• [Data for this task]
+---+

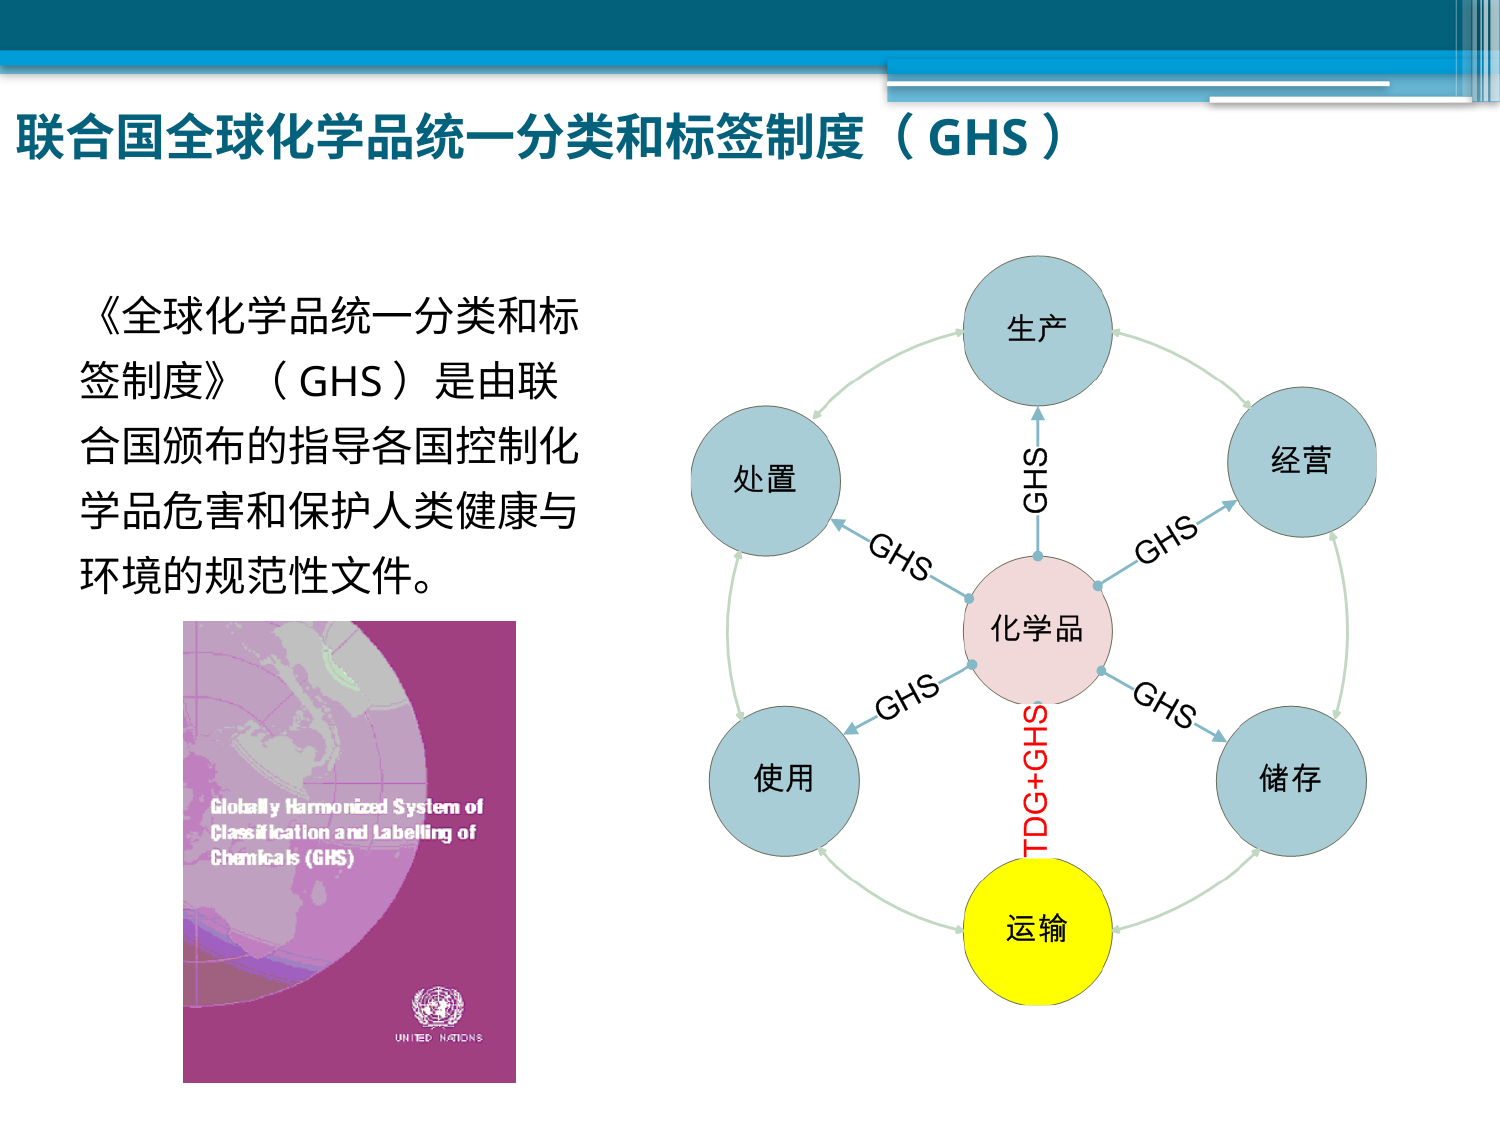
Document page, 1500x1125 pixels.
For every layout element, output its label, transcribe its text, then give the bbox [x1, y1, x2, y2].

picture [182, 621, 517, 1083]
text_box 《全球化学品统一分类和标签制度》（GHS）是由联合国颁布的指导各国控制化学品危害和保护人类健康与环境的规范性文件。 [64, 267, 597, 649]
picture [690, 255, 1377, 1006]
title 联合国全球化学品统一分类和标签制度（GHS） [0, 31, 1465, 173]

+---+

• [The task]
Send back exactly the lines of the listing above, beginning at the line containing "For every layout" and ending with the last. Add nothing.

• [Problem solution]
For every layout element, output its label, transcribe its text, then give the bbox [x1, y1, x2, y2].

picture [182, 621, 517, 1083]
text_box 《全球化学品统一分类和标签制度》（GHS）是由联合国颁布的指导各国控制化学品危害和保护人类健康与环境的规范性文件。 [64, 267, 597, 649]
picture [690, 255, 1377, 1006]
title 联合国全球化学品统一分类和标签制度（GHS） [0, 31, 1465, 173]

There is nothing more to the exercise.